AML is also working to develop a test for a genetic disorder called hemochromatosis, an iron-storage disorder that causes the substance to crystallize in the joints and the liver, instead of being absorbed by the body. White says that nowadays, if a patient comes into a hospital with jaundice, joint pain and high iron values, and he really, really wants to know if he's got this disorder, then that hospital or mid-sized lab will refer that test out, as service. But that lab isn't going to be actively encouraging doctors to recommend genetic testing for patients that present with those symptoms, because it represents a cost.

If labs could do the work in-house, demand for hemochromatosis testing would certainly rise—and White says it should, since 4-5% of the population carries the gene for the disease. It's a painful, debilitating condition that can lead to patients needing liver transplants, which cost about $180,000 each.

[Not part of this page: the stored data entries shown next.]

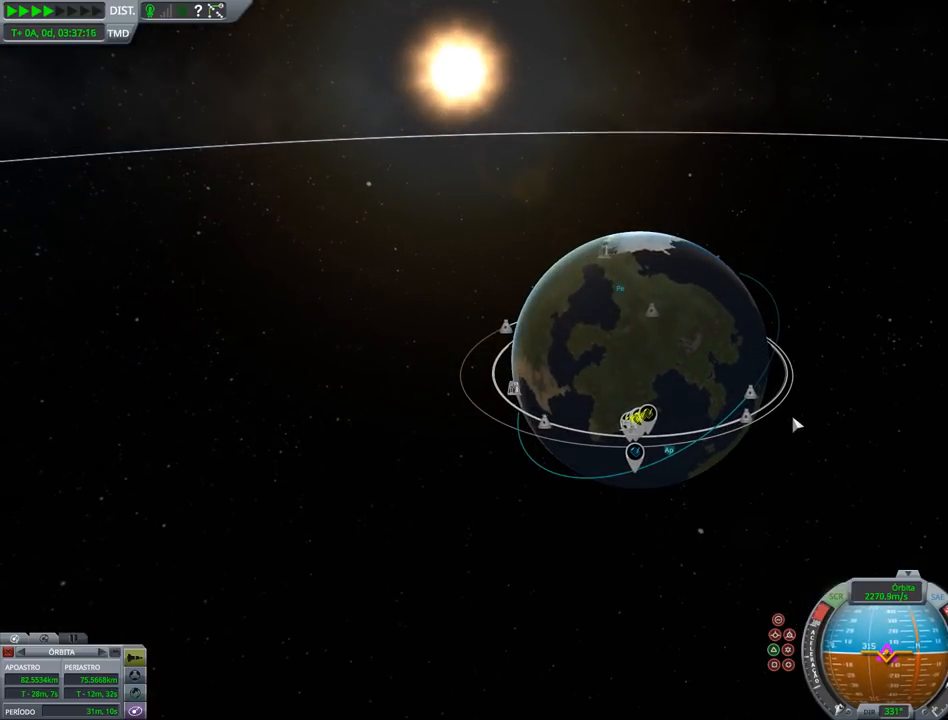
{"keys": [], "events": []}
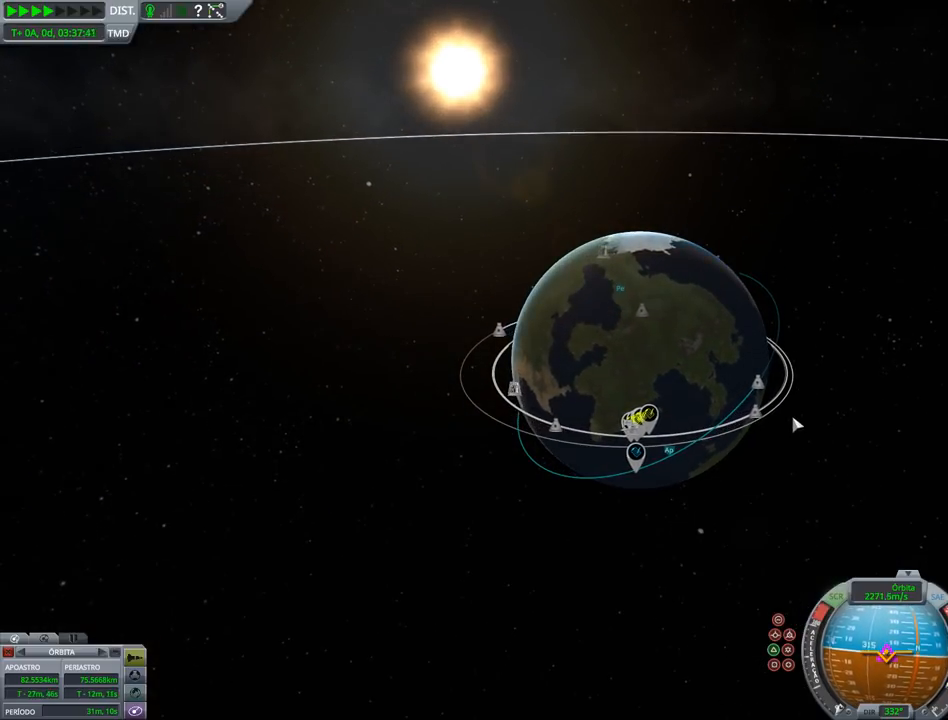
{"keys": [], "events": []}
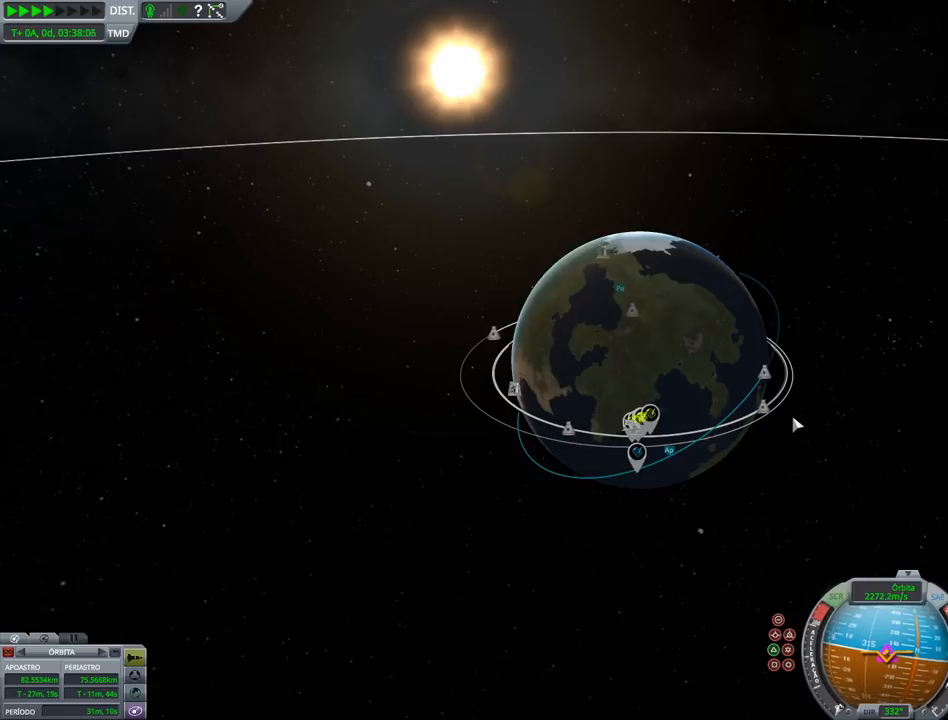
{"keys": [], "events": []}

But people that are diagnosed early can be treated with phlebotomy (therapeutic bleeding) every three weeks and are basically fine, White says. To him, this is clearly a situation where genetic screening could save suffering and costs.

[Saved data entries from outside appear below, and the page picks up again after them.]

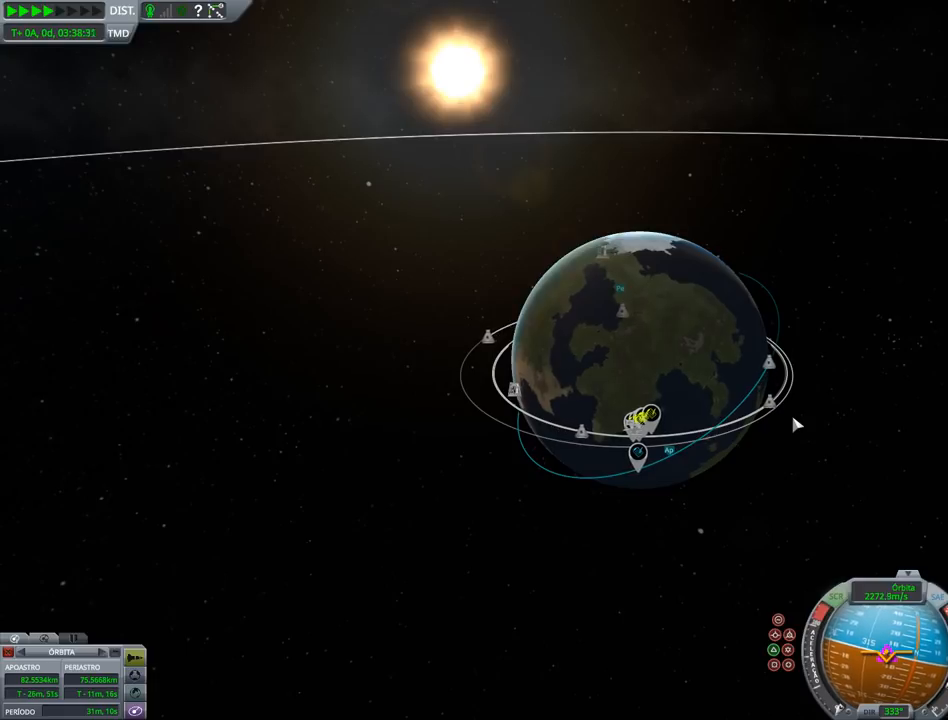
{"keys": [], "events": []}
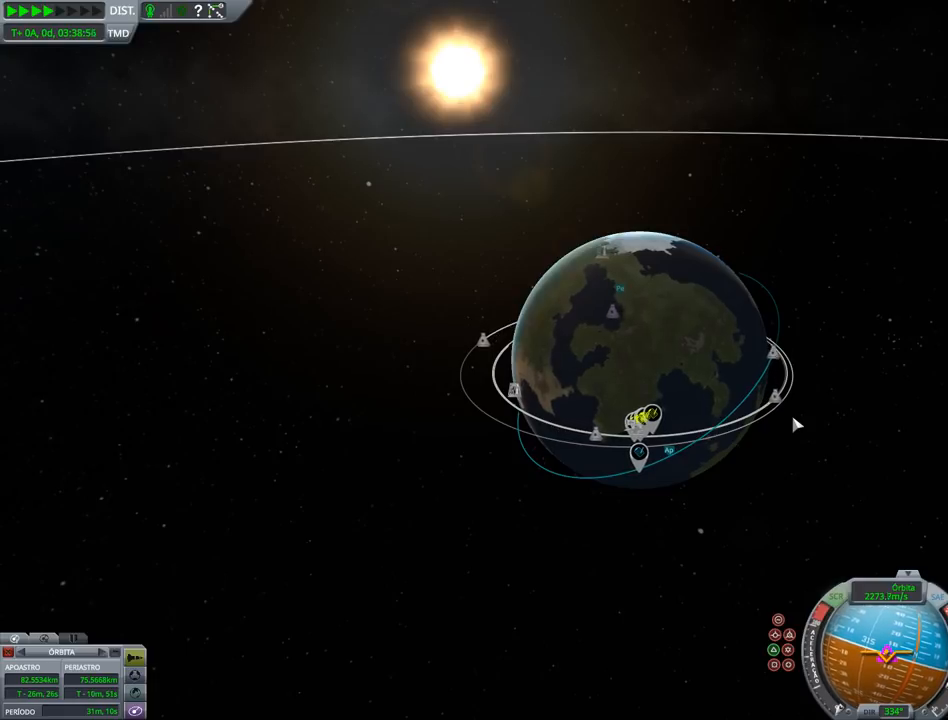
{"keys": [], "events": []}
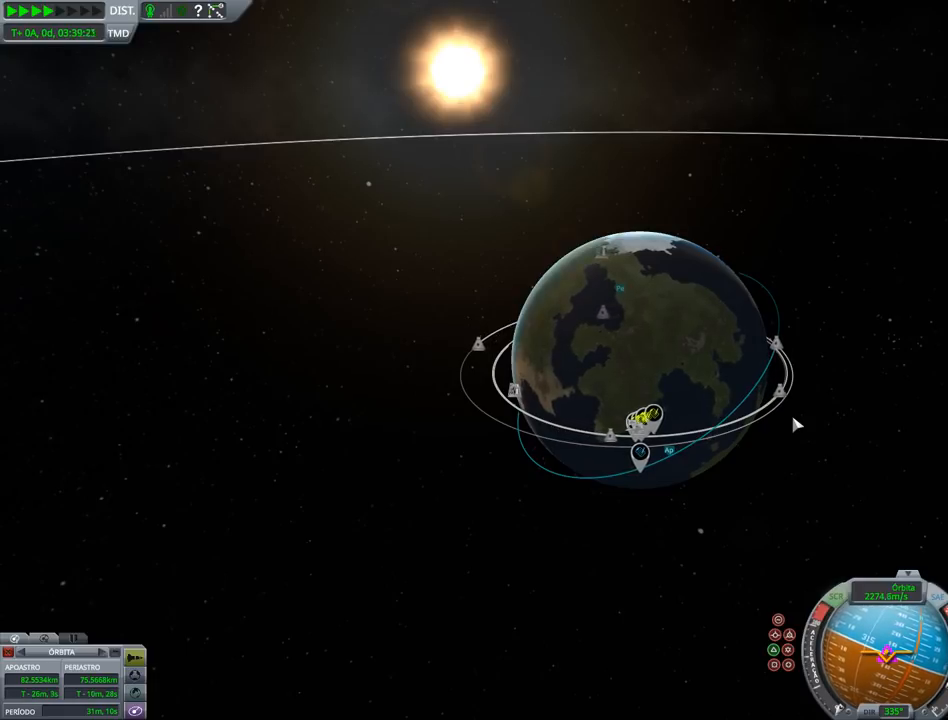
{"keys": ["right"], "events": [[367, "right", "down"]]}
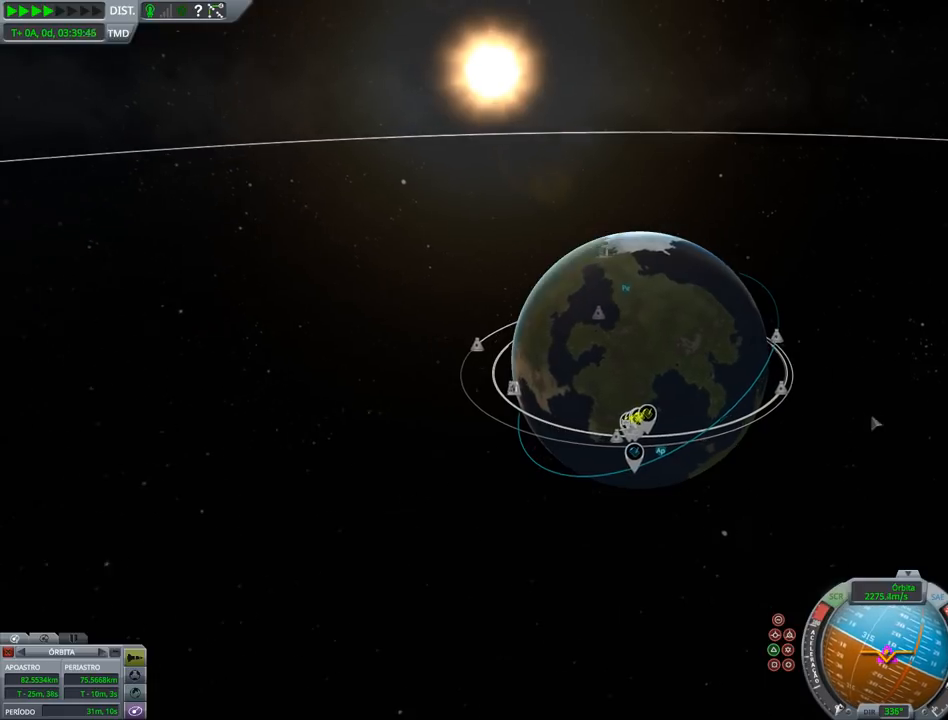
{"keys": ["right"], "events": []}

Like the deals Nanogen has with academic and government collaborators, its relationship with AML is a loose one that leaves room for competition. The giant reference lab has many collaborations ongoing with developers of new diagnostic technologies, so it's not tying itself down. If AML does come up with a protocol that works with the NanoChipsystem, then the lab would like to work out a deal where Nanogen would be able to sell the protocol to other labs in the arena, in exchange for some kind of a break to AML—perhaps on price or in equipment. White knows that other labs could be the first to come up with a workable NanoChip protocol, and get the break. Likewise, Nanogen knows that labs might share their protocols with other companies promoting other systems.

Big Competition, Up Close

Nanogen is not the only firm promoting an automated system based on electrical detection of DNA. Motorola Inc. is running close behind it. The huge firm, known for systematically reinventing itself, is intent on becoming a major player in molecular diagnostics. To that end, it has invested $500 million over the past few years—including $280 million to acquire Clinical Micro Sensors Inc. (CMS) [See Deal] and its eSensor electrical detection technology. (See "Motorola: Paging Diagnostics," IN VIVO, March 2001 [A#2001800065.)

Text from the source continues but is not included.